The latest trend in get-rich-quick ideas has spread to Nye County and Pahrump with hundreds of acres of hemp under cultivation or in the planning phase.
Every few years a new money-making concept pops up that gains a lot of interest before it loses momentum and the next great idea takes over.
In the 1990s it was the dot-com era. Stories were plentiful of employees and investors in dotcom companies hitting the proverbial jackpot when their dotcom became publicly traded and became worth millions. It was the in thing to have a cluster of startups funded by angel investors with each one working on the next great tech breakthrough and startups were everywhere, even Nevada.
I experienced the dotcom era firsthand. While working in the television industry, a former co-worker told me about a startup dotcom that she had just gone to work for. They were paying very good salaries and promoted a fun work environment. She suggested that I meet the new VP of sales and marketing and arranged a meeting. What was supposed to be an informal introduction became an offer of employment before the end of our meeting.
I took a position on the sales staff at a much larger salary than what I was making in television along with stock options. Everything was moving at a break-neck pace within the company. New employees were being hired daily and the company moved to a large 82,000-square foot building to have enough room for all the employees. It was everything you had heard about at a high-profile dot-com startup.
Lavish parties, company-sponsored breakfast and lunch every day, an on-site gym, generous expense accounts, and monthly company-sponsored trips for rafting, wine tasting, or glamping adventures. Every quarter each employee received a bonus that was often five figures. Six months into my employment at the dotcom it went public and generated over $65 million dollars in less than six hours on the stock market.
But it wasn’t a sustainable business model and the entire dot-com industry bubble burst. The dot-com bubble was a historic time of excessive speculation that occurred from 1994 to 2000. This was driven by a period of extreme growth in the use and adoption of the Internet. Investors fled the dotcoms in 2000 and pulled funding from the startups, forcing hundreds of startups to shut down practically overnight. My dotcom dreams of retiring to a tropical island vanished, along with the dreams of thousands of other dot-commers.
After the dotcom era came the “house flip” era.

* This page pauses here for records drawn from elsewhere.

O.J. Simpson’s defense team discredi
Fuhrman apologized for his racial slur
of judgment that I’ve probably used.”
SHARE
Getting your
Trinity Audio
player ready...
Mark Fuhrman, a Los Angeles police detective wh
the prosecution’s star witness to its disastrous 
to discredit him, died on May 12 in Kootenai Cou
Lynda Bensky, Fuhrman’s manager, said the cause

When the economy crashed in the 2000’s many homes were repossessed by banks. Those houses were often sold off for pennies on the dollar to speculators who then did quick remodels on the homes to flip them for profit. Cash was king during that time since credit was almost impossible to get. If you had access to capital and were able to hold onto inventory until market conditions improved, you could make money. That era saw a constantly dwindling supply of inventory as the economy improved and less homes fell into repossession, which slowed the house flip industry.
After the house flip era came the marijuana industry boom. As states legalized medical and/or recreational marijuana, entrepreneurs saw an opportunity to get rich in an emerging market. But there were problems. The biggest issue is that at the federal level marijuana is illegal. It is impossible to get start-up funds by federally regulated banks and to conduct normal daily electronic transactions, forcing the industry to become a cash-based business. States which legalized marijuana had to come up with new laws to regulate the industry. The high startup costs, cash requirements, and navigating the legal morass dissuaded many would-be startups.

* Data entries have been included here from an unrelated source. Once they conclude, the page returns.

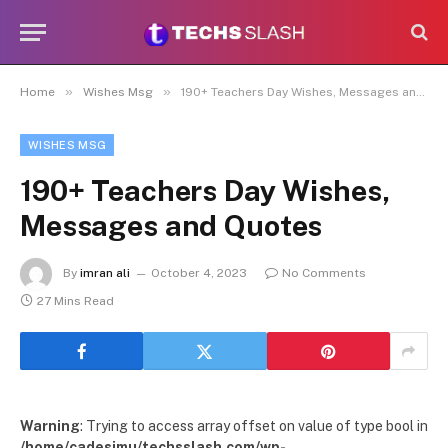
»
»
Home
Wishes Msg
190+ Teachers Day Wishes, Messages and Quotes
WISHES MSG
190+ Teachers Day Wishes,
Messages and Quotes
By
imran ali
October 4, 2023
No Comments
27 Mins Read
Warning
: Trying to access array offset on value of type bool in
/home/cadesimu/techsslash.com/wp-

Now it’s the hemp wave. The passage of the Farm Bill of 2018 includes language that legalizes hemp across the U.S. Hemp is a growing market and total sales for hemp-based products in the U.S. were about $1.1 billion in 2018, and are expected to more than double by 2022, according to New Frontier Data, a market research firm focused on the cannabis industry. Much of those gains will stem from the demand for CBD products.
If you take an informal survey of your friends and neighbors who have tried CBD products you will find a majority say that it is effective for many health-related issues. Hemp can also be used for a variety of other products, such as fibers, clothing, rope and building materials.
Will hemp follow the historical patterns of past “get rich quick” businesses of here today and gone tomorrow? Google, eBay, and Amazon emerged from the dotcom bust to become some of the most successful companies in the world. The HGTV and DIY media empires grew into prominence during the house flip era. Marijuana companies are continuing to enter the market as the feds loosen restrictions.
Like all emerging markets, the hemp industry will depend on the laws of supply and demand. Once supply begins to outpace demand, the hemp businesses that have solid business practices and quality products will be the most profitable. Like any successful business, hemp farmers who are in it for the long term and not to “get rich quick” will be the ones that last through the supply and demand market corrections. Maybe Nye County will have a hemp business that becomes the Google of the hemp industry!